┏━━

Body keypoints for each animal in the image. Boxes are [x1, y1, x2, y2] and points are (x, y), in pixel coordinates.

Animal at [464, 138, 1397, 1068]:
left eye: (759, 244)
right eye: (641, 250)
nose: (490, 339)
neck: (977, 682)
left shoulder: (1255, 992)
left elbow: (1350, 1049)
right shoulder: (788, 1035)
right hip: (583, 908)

┗━━
┏━━

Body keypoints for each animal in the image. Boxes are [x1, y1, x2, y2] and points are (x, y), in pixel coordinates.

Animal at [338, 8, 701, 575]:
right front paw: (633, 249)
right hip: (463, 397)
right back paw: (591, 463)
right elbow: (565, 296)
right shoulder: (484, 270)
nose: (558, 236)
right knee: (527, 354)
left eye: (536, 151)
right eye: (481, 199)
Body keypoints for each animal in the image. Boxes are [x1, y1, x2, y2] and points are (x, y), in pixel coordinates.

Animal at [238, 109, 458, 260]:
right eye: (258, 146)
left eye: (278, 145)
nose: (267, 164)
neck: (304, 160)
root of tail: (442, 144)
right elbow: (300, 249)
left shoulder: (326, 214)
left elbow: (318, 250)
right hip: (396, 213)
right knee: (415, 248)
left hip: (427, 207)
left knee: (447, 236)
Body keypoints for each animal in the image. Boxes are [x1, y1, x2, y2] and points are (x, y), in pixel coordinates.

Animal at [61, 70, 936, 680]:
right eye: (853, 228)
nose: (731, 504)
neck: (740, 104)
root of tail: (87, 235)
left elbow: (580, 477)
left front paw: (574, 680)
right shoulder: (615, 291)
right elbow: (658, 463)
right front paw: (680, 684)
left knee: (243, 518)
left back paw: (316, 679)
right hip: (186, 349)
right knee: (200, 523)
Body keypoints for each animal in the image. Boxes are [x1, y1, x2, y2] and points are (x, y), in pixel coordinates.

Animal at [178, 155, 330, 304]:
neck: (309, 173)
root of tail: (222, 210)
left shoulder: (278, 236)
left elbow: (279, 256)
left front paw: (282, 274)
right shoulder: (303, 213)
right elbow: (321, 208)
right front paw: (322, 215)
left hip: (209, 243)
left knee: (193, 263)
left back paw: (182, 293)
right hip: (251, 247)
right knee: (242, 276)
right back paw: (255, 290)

┗━━

EXERCISE — Would you please copy, word for word, everything above from the line containing "right knee: (415, 248)" down to the line containing "left front paw: (574, 680)", those two lines included?

OUTPUT OF THE TASK —
right knee: (415, 248)
left hip: (427, 207)
left knee: (447, 236)
Body keypoints for each animal in the image. Boxes are [x1, y1, x2, y2] and points are (x, y), in pixel coordinates.

Animal at [61, 70, 936, 680]:
right eye: (853, 228)
nose: (731, 504)
neck: (740, 104)
root of tail: (87, 235)
left elbow: (580, 477)
left front paw: (574, 680)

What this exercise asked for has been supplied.